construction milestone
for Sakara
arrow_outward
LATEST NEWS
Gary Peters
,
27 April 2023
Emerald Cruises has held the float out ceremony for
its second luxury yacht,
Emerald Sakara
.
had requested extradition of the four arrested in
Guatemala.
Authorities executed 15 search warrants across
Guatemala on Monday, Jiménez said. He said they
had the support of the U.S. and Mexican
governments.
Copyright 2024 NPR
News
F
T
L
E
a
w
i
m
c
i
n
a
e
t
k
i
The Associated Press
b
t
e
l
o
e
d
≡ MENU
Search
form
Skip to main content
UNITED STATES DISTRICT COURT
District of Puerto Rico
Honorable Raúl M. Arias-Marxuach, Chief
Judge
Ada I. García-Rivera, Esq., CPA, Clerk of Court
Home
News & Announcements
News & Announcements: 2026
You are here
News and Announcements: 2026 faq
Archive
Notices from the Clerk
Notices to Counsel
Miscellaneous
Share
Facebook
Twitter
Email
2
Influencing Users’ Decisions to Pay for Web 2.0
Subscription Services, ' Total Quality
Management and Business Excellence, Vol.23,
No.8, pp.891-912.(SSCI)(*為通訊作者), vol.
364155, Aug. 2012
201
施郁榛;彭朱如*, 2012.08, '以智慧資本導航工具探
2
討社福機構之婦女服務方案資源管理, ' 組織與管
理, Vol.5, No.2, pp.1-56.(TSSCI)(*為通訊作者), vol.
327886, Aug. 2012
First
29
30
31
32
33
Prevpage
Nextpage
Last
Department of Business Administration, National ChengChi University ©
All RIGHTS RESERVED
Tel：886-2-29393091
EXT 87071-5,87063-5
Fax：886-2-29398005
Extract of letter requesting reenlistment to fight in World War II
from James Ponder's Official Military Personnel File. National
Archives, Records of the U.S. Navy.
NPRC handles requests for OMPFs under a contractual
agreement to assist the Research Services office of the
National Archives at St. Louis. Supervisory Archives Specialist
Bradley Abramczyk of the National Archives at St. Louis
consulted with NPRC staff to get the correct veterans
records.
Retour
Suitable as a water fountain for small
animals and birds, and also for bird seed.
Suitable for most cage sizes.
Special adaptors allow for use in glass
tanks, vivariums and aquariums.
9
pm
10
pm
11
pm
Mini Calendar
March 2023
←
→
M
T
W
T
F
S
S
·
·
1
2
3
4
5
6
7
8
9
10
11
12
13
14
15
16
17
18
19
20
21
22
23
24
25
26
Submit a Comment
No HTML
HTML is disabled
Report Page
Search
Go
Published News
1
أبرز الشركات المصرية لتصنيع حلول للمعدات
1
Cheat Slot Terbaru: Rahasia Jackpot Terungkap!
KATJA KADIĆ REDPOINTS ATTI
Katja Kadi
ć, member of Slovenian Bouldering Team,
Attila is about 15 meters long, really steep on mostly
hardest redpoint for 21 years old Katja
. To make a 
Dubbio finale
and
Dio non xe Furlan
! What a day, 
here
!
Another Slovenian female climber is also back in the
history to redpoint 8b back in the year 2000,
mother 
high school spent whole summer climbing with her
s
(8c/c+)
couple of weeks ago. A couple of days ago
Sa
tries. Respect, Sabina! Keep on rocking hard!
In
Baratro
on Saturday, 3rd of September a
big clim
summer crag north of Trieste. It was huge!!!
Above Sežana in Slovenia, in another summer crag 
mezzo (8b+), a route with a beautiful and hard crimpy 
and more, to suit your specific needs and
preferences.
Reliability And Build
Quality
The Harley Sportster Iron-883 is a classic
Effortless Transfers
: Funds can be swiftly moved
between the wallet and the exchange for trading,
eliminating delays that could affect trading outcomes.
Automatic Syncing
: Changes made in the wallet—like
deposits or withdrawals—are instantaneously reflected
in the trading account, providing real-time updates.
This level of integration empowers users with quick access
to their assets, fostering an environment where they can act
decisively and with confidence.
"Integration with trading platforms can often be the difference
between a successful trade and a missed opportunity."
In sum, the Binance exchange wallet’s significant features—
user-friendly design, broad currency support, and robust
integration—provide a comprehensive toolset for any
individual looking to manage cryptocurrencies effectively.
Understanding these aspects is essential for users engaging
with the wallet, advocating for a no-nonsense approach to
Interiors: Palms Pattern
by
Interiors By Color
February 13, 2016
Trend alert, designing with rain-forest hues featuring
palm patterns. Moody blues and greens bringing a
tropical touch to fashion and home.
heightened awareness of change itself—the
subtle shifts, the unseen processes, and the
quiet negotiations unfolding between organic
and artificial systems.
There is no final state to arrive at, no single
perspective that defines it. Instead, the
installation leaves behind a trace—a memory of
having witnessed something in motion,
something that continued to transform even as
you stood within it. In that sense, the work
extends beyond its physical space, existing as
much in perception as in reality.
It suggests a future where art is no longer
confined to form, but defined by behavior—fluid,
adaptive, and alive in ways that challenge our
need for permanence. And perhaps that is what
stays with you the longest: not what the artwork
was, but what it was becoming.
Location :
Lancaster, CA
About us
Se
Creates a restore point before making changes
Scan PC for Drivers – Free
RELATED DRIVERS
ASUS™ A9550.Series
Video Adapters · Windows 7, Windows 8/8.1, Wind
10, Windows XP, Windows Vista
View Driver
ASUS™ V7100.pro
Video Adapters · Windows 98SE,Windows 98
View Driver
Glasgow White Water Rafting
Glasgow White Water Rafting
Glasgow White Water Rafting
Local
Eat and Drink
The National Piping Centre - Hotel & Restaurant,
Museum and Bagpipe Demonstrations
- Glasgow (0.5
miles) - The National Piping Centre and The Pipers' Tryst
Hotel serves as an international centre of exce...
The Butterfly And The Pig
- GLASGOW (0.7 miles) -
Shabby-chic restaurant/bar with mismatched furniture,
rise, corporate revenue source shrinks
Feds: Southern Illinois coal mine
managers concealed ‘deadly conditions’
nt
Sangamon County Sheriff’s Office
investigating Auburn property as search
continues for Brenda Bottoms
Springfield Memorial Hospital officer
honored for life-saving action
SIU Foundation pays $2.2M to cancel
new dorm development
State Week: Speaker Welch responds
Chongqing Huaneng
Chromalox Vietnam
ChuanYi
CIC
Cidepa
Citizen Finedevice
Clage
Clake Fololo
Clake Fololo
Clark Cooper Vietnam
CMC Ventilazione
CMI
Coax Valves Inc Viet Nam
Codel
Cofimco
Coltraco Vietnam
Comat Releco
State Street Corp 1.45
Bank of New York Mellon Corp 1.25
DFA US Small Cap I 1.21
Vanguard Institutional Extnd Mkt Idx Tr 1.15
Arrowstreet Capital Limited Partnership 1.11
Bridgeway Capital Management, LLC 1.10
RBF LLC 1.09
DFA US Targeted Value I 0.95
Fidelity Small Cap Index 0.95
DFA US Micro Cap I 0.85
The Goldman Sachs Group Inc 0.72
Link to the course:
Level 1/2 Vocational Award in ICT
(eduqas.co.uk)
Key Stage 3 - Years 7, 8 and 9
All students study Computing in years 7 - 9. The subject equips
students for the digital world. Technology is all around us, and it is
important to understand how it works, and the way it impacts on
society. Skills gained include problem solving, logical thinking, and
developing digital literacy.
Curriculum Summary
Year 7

■ Aim of the task
Scan the listing above for the line that has "Creates a restore point before making changes", then copy exactly from that line through the line that has "new dorm development".

■ The completed task
Creates a restore point before making changes
Scan PC for Drivers – Free
RELATED DRIVERS
ASUS™ A9550.Series
Video Adapters · Windows 7, Windows 8/8.1, Wind
10, Windows XP, Windows Vista
View Driver
ASUS™ V7100.pro
Video Adapters · Windows 98SE,Windows 98
View Driver
Glasgow White Water Rafting
Glasgow White Water Rafting
Glasgow White Water Rafting
Local
Eat and Drink
The National Piping Centre - Hotel & Restaurant,
Museum and Bagpipe Demonstrations
- Glasgow (0.5
miles) - The National Piping Centre and The Pipers' Tryst
Hotel serves as an international centre of exce...
The Butterfly And The Pig
- GLASGOW (0.7 miles) -
Shabby-chic restaurant/bar with mismatched furniture,
rise, corporate revenue source shrinks
Feds: Southern Illinois coal mine
managers concealed ‘deadly conditions’
nt
Sangamon County Sheriff’s Office
investigating Auburn property as search
continues for Brenda Bottoms
Springfield Memorial Hospital officer
honored for life-saving action
SIU Foundation pays $2.2M to cancel
new dorm development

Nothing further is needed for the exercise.